Re-coding or calculating some variables into new variables
Don’t do this unless you have completed the steps above. In this step you calculate new variables (columns). It is better to do this in SPSS in one go for all observations rather than doing it for one observation at the time when you enter data. A common example is calculating age from birthdate and a date for a visit. You would subtract birth date from the visit date. Doing so in SPSS give you the age in seconds which is not very useful. If you want age in years you need to use this formulae in SPSS:
(visitdate – birthdate) / (60*60*24*365.25)
The calculation above is done in SPSS using the menu options “Transform” → “Compute Variable”. In many statistical analysis it might be practical to have the age in decades rather than in years. It is usually more informative to get the odds ratio for an increase of age in decades rather than years because an increase of one year is often a rather small step. This can be done also for other variables where it may be sensible to create a variable reducing the number of steps.
It is common to have a variable containing several possible responses but it would be useful to recode to a binary variable. A common example is ethnicity where one variable can contain a number of possible options. In Australia it might be sensible to code:
|0||Not of Aboriginal or Torres Strait Islander origin|
|2||Torres Strait Islander origin|
|3||Aboriginal and Torres Strait Islander origin|
In the analysis it might be sensible to create two new variables derived from the variable ethnicity:
|Ethnicity||Aboriginal||Torres Strait Islander|
This recoding is done in SPSS using the menu options “Transform” → “Recode into Different variables”.
Managing extreme observations (outliers)
The crucial question is if extreme observations (outliers) are legitimate registrations or errors.
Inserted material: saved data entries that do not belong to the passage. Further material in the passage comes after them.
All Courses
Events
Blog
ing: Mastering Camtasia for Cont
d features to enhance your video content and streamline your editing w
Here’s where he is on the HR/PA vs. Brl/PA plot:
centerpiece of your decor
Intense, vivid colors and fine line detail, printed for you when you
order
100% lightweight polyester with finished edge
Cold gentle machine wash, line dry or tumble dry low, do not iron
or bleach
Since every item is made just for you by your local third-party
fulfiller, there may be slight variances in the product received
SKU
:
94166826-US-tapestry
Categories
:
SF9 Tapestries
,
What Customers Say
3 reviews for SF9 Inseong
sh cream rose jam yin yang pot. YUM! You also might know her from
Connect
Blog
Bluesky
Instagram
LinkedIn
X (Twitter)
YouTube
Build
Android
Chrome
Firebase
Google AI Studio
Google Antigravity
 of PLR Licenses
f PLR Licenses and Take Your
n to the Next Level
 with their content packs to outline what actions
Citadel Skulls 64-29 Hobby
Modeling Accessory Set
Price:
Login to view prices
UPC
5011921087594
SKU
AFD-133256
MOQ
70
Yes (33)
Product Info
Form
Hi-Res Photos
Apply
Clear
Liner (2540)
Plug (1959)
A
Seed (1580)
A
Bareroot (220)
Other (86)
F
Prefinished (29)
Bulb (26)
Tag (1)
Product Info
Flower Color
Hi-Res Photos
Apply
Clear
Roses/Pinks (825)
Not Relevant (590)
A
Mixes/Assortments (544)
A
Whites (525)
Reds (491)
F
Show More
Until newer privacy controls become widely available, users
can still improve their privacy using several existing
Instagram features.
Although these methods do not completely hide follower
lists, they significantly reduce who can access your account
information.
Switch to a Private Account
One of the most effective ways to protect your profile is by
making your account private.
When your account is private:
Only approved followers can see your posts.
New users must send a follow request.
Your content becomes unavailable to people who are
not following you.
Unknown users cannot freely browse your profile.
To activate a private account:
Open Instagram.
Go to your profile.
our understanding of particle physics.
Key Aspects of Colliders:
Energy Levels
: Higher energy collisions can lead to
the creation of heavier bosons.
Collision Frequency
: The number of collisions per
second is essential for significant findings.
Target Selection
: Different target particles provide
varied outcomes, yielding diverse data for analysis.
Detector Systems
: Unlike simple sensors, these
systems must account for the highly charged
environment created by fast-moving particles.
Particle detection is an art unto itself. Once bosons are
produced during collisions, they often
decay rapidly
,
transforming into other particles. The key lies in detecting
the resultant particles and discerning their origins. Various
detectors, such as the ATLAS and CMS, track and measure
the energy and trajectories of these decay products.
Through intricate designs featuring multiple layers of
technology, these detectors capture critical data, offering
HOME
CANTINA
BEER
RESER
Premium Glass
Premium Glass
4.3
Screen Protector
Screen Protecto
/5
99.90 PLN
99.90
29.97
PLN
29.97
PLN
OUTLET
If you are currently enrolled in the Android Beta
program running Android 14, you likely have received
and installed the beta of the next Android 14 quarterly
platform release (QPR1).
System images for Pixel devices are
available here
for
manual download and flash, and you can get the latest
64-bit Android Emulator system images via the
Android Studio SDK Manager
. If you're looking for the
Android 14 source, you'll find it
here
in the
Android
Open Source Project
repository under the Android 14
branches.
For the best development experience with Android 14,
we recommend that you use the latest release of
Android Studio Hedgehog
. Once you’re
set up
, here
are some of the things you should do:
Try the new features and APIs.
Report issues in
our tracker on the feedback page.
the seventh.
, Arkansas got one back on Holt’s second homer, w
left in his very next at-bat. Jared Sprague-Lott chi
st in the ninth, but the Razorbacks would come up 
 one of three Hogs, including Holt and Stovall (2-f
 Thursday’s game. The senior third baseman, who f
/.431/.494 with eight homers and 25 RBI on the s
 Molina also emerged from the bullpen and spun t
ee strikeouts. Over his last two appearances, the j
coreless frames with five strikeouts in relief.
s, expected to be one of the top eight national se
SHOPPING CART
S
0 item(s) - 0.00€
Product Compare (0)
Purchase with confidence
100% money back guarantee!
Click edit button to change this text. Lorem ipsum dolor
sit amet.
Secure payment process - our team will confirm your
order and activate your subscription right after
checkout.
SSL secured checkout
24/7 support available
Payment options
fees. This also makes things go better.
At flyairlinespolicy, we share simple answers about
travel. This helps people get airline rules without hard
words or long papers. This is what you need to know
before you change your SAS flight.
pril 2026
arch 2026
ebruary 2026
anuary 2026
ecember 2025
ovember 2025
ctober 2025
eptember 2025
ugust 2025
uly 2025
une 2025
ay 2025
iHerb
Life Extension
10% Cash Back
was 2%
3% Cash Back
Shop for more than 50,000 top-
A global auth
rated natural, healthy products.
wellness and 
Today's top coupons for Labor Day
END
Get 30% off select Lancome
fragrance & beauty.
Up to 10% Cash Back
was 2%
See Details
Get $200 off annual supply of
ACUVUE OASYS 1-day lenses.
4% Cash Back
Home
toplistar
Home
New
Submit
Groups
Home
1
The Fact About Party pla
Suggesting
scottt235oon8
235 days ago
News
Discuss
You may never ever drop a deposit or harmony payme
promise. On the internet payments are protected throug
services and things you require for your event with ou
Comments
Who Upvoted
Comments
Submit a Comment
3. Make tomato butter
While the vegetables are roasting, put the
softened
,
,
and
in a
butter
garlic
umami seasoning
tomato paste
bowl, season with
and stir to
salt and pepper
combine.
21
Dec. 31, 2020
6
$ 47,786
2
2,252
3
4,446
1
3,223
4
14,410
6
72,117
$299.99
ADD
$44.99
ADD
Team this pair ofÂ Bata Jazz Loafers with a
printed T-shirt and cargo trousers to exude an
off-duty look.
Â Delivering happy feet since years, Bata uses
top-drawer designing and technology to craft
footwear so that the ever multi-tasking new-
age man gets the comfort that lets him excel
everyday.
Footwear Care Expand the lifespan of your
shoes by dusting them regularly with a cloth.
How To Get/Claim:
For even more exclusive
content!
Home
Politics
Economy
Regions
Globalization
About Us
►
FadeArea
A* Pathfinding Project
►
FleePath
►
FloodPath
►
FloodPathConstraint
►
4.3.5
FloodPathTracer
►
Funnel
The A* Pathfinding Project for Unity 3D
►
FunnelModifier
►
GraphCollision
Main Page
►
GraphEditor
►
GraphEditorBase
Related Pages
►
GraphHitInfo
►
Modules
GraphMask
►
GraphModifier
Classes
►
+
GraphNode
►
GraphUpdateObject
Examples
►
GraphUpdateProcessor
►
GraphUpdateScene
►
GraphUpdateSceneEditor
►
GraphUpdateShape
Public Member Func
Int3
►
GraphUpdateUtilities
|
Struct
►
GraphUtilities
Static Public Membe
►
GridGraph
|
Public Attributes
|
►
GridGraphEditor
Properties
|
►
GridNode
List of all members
You need to check these with the source (charts?) to be sure it is not an error when transferring information from the original source into your SPSS file. Please note that a registration in the source (chart?) may sometimes be an error in the source so you need to use common sense. There are a few options of managing outliers that are not obvious errors:
- Keep the observations as they are.
- Delete the observations.
- “Clip” the data. Also labelled Winsorizing .
Deleting the observations mens a loss of data and that is rarely a good idea. I suggest keep your data as is if your data is analysed by non-parametric statistical analysis. If you plan to use parametric statistics consider “Winsorizing. The latter is losing some information but not all information. Please note that in case of Winsorizing always create a new variable keeping original data intact.
The above describes management of a few extreme observations. Another web page describes “transformation of data” that engages all observations. Transformation of data may solve the problem with outliers but should not be the primary method if you have only a few extreme observations.
Verifying that you have a
clean data file
This is doing item 2 above (Discovering and correcting errors in data) again for all variables you intend to use for descriptive and inferential statistics to ensure that no unreasonable observations remains.